You can launch your program like this:

./wrapper.sh NUMBER_OF_RETRIES SECONDS_BETWEEN_STATUS_CHECKS NUMBER_OF_LOOPS

Examples:

$ ./wrapper.sh 3 3 1000
success
$
$ ./wrapper.sh 3 3 1000000
retry
$

Feel free to modify and adapt as necessary.

Hope it helps,
Paul

Thank you @pgrosu, @mbookman , appreciate the scripts! They're helpful, even if they don't directly address the freezes I'm been seeing. After trying multiple parallel libs (pathos, joblib, concurrent.futures), I also tried rewriting the code under the set_start_method('spawn') rather that the default 'fork', still no diff, so I am slowly resigning myself here.

I'm curious about something thought - is there a bandwidth/transfer limitations in either dsub or Google Cloud? My jobs write their results (~10MBs each) to a Google Cloud bucket through an --output-recursive arg to dsub. Normally, all of the 100 analyses in a job run sequentially, so each job ends up writing its results at different times, even when I have 1,000 jobs running concurrently. When I run the analyses within a job in parallel though, the jobs end up finishing at almost the same time - could that results in the jobs freezing because they are endlessly waiting for some throughput/bandwidth, a lock release or something else from Google Cloud, or they hit some transfer quota?

Hi @lm-jkominek,

It could be, but I doubt it based on the quotas listed here -- and knowing the throughput of GoogleStorage (and different type of errors that would be reported otherwise):

https://cloud.google.com/batch/quotas

https://cloud.google.com/life-sciences/quotas

https://github.com/DataBiosphere/dsub/blob/main/docs/compute_quotas.md

So spawning starts a whole new process, which is heavier resource-wise as compared to fork, which is within the same process, as described here.

This is partially the reason I wrote the Python/wrapper scripts as such, so that it retries even under heavy loads.
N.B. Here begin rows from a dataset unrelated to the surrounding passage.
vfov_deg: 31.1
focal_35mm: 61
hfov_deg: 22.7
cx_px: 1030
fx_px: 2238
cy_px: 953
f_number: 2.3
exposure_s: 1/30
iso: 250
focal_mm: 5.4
In fact, you can adapt the Python script to check on the operation that you can get via dstat if that provides better granularity.
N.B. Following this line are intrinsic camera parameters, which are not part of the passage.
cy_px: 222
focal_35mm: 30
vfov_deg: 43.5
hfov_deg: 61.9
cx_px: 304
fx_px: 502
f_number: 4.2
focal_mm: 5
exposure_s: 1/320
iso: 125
In any case, just out of curiosity, why do you think my scripts do not directly address the freezing issue? The Python and wrapper scripts can be adapted to check and retry. So even under heavy parallelism you can serialize them where some can wait if too many files are being updated. Have you tried a binary search on the number of submitted jobs -- such as 500, 250 or 125 jobs -- to see if you experience the same issue? You have to remember most of the reading and writing is network-based and thus is best-effort, which is why retries are necessary during higher throughput.

Hope it helps,
Paul